* Problem requirements *
Find the line containing "length, 28: 49 -> 56" in the data below and repeat it, along with all later lines, exactly through the last one.

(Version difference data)
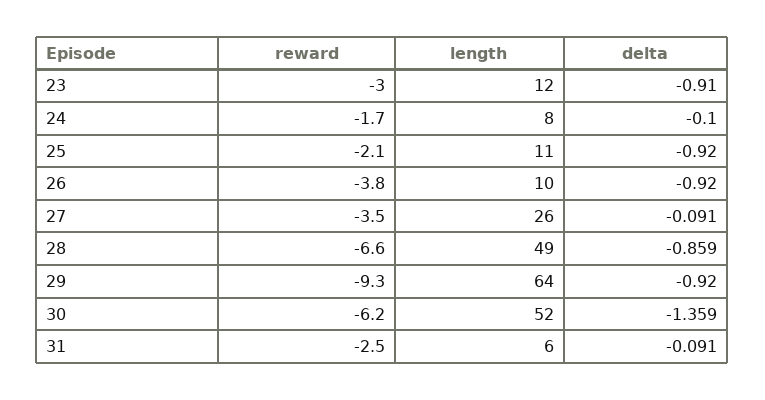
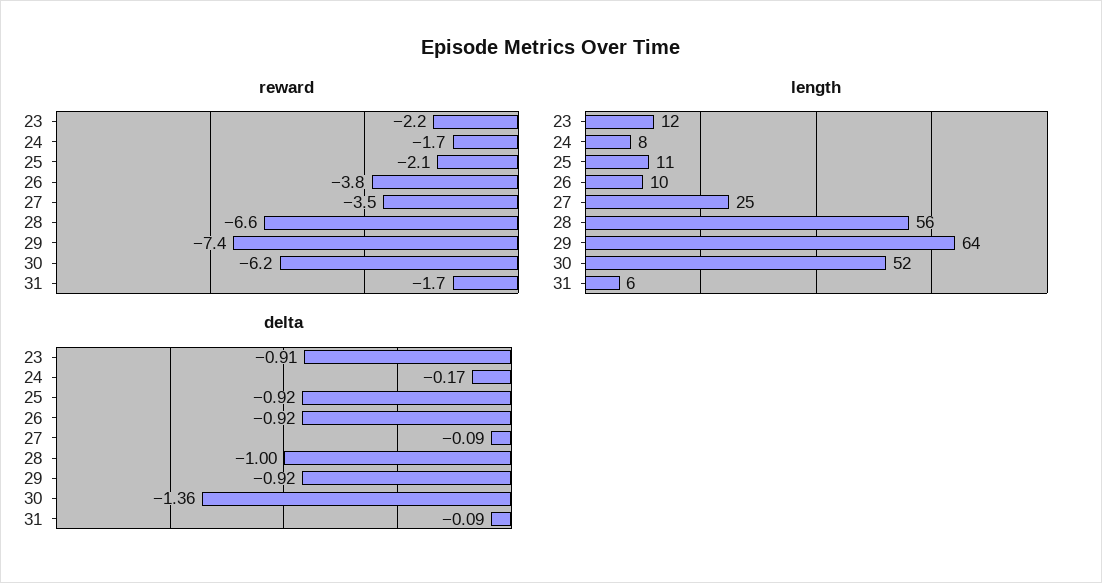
reward, 23: -3 -> -2.2
delta, 24: -0.1 -> -0.17
length, 27: 26 -> 25
length, 28: 49 -> 56
delta, 28: -0.859 -> -1
reward, 29: -9.3 -> -7.4
reward, 31: -2.5 -> -1.7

* Written answer *
length, 28: 49 -> 56
delta, 28: -0.859 -> -1
reward, 29: -9.3 -> -7.4
reward, 31: -2.5 -> -1.7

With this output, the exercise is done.